Buying cross-screen inventory in one place is also rare: 10% always do so, 54% sometimes, and 30% rarely - with 6% never doing it. What excites agencies most about the growth of the video streaming ecosystem reflects these priorities: better cross-platform measurement tops the list at 59%, followed by improved targeting and personalisation at 56%, and innovative ad format opportunities and increased audience reach tied at 40%.

The report's overall conclusion - that the Australian video advertising market is characterised by strong growth, increasing complexity, and a clear need for standardisation - matches a pattern visible across global markets. PPC Land's coverage of IAB Europe's Virtual Programmatic Day 2026, held April 30, 2026, documented similar practitioner frustration with CTV measurement gaps and inconsistent metric definitions across streaming platforms.

Timeline

Summary

Who: IAB Australia's Video Advertising Council, chaired by Vikki Pearce of Zenith, produced the report with support from Jenn Thomas, Head of Marketing and Membership at IAB Australia. The survey drew on 78 senior advertising agency decision-makers across independent and major holding group agencies in Australia.

What: The sixth annual Video Advertising State of the Nation report, covering the Australian digital video advertising landscape across connected TV, BVOD, social video, ad-supported streaming, and creator-led content. Key metrics include a AUD 5.4 billion market growing at 19.8% year-on-year in calendar year 2025, with 71% of agency buyers expecting to increase spend on ad-supported subscription streaming platforms in 2026 and persistent gaps in cross-platform measurement identified as the primary operational barrier.

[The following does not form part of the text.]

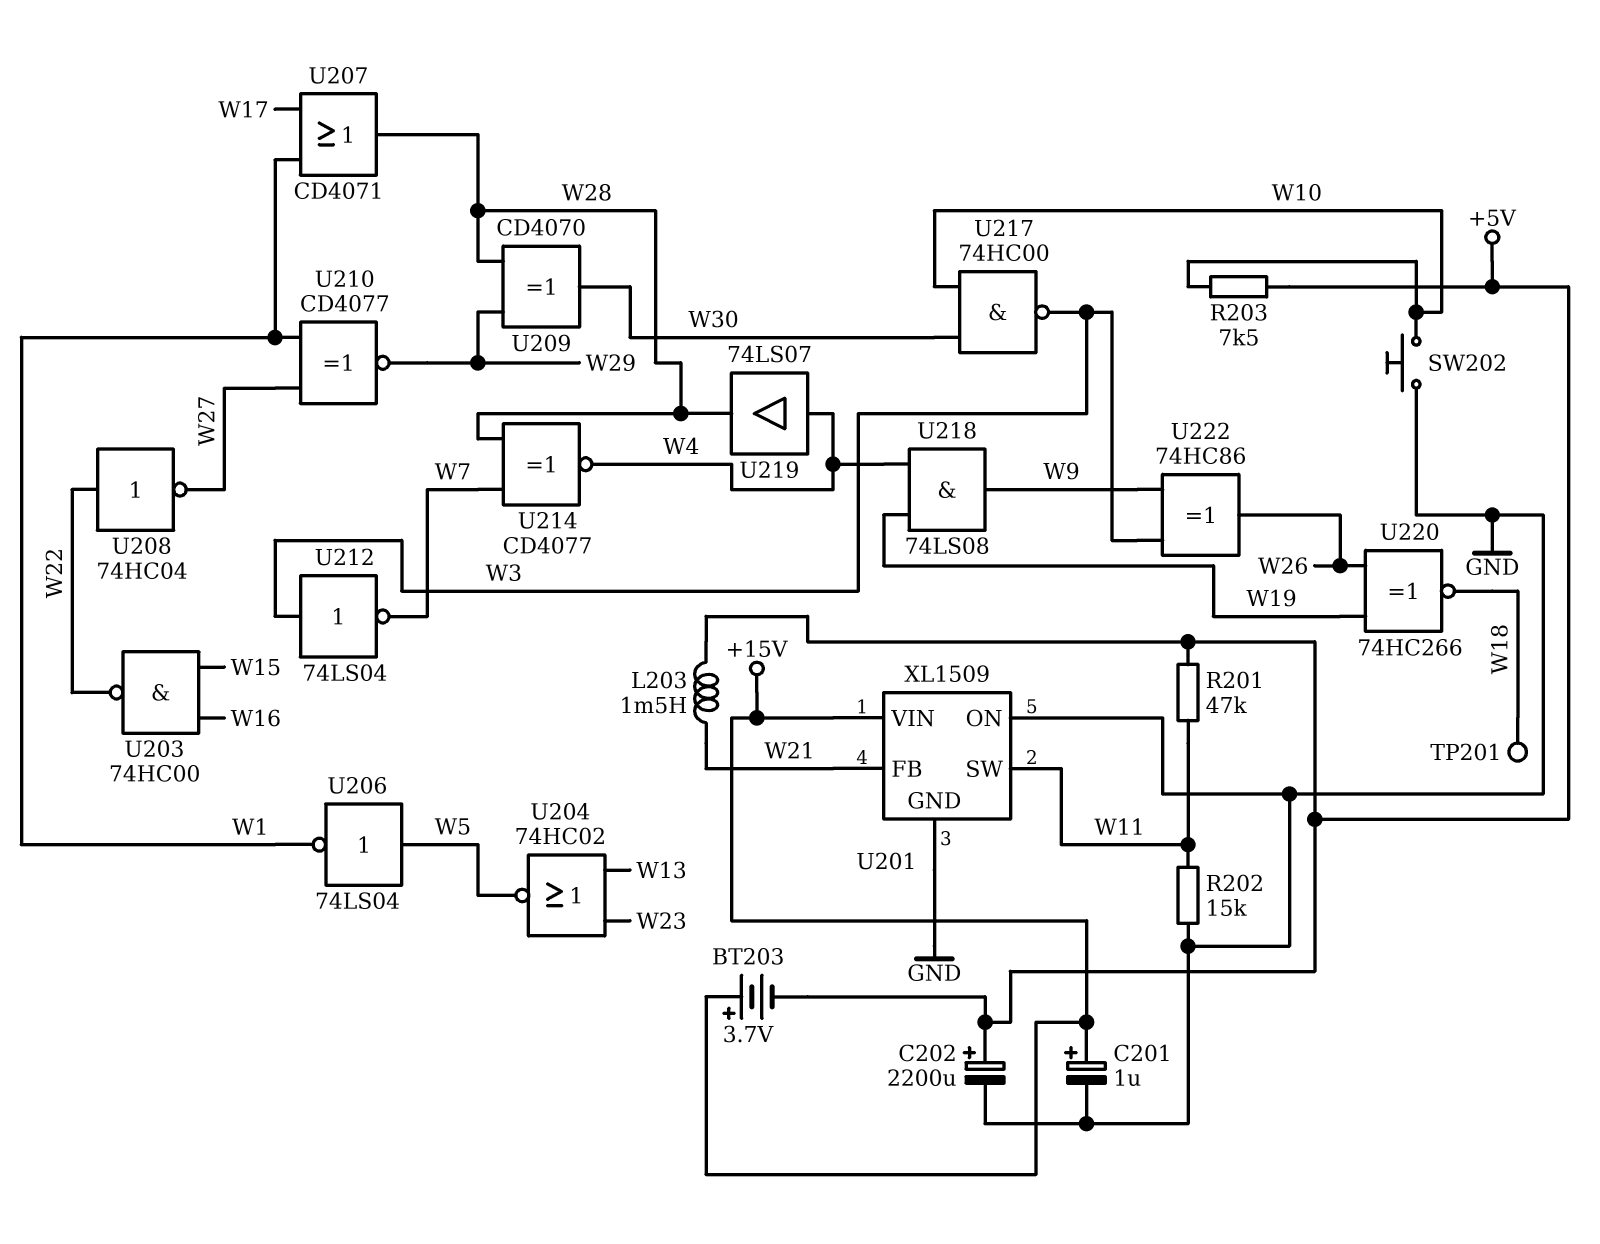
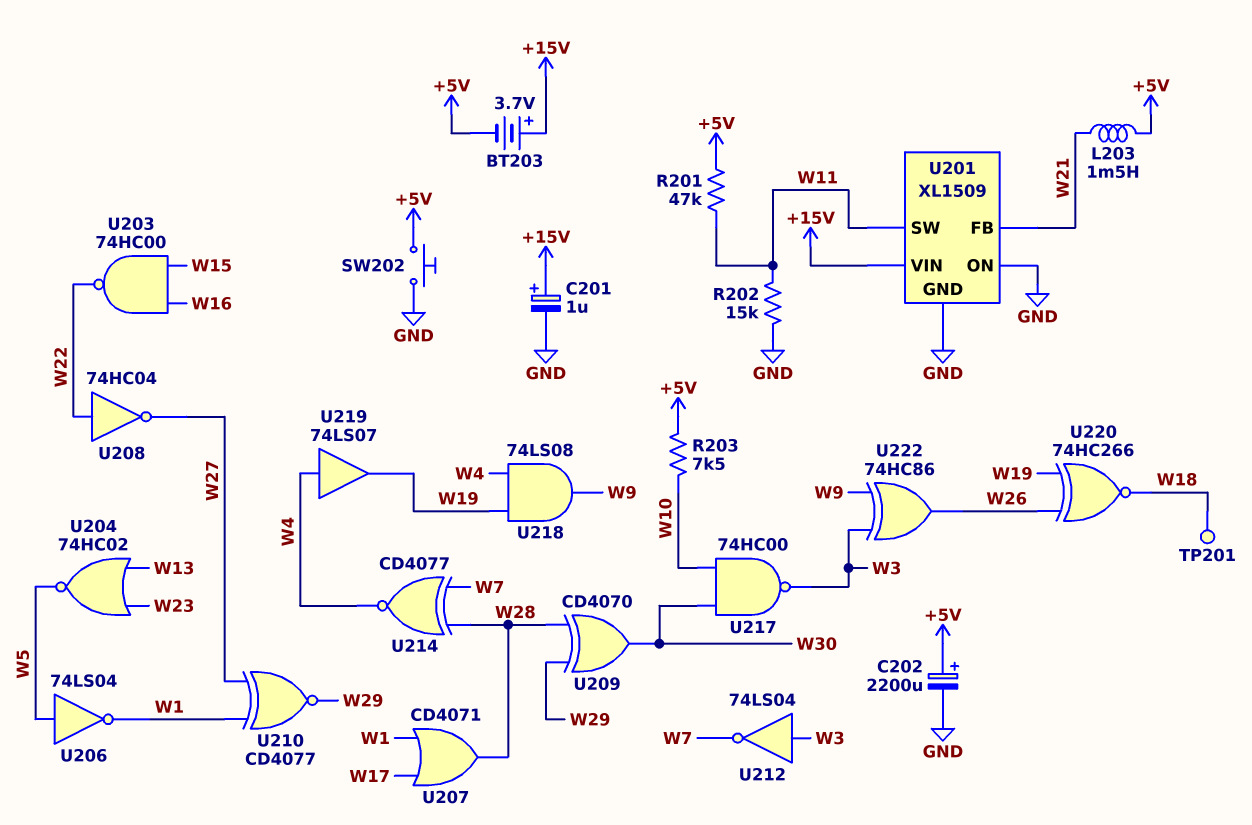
SW202: button (GND, W10) -> button (+5V, GND)
U219: buffer 74LS07 (in W4, out W28) -> buffer 74LS07 (in W4, out W19)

When: The survey was conducted in April 2026 and the report was published on May 6, 2026, as Wave 6 of the annual series that began tracking the market in 2020.

Where: Australia. The survey covers video advertising investment decisions made by Australian agency professionals on behalf of their clients across all connected device environments, including national broadcaster streaming platforms, YouTube, social media platforms, and international subscription streaming services operating in the Australian market.

Why: Video advertising has grown faster than any other format category in Australian digital advertising for multiple consecutive years, with a compound annual growth rate of 21.8% between 2019 and 2025 compared to 12.0% for total internet advertising. As the market scales, the absence of standardised metrics and the inconsistency of outcome measurement data across platforms creates a gap between where money is being spent and what can be confidently evaluated. The IAB Australia Video Council conducts the annual survey to identify where those gaps are most acute and to direct future standards and resource development work accordingly.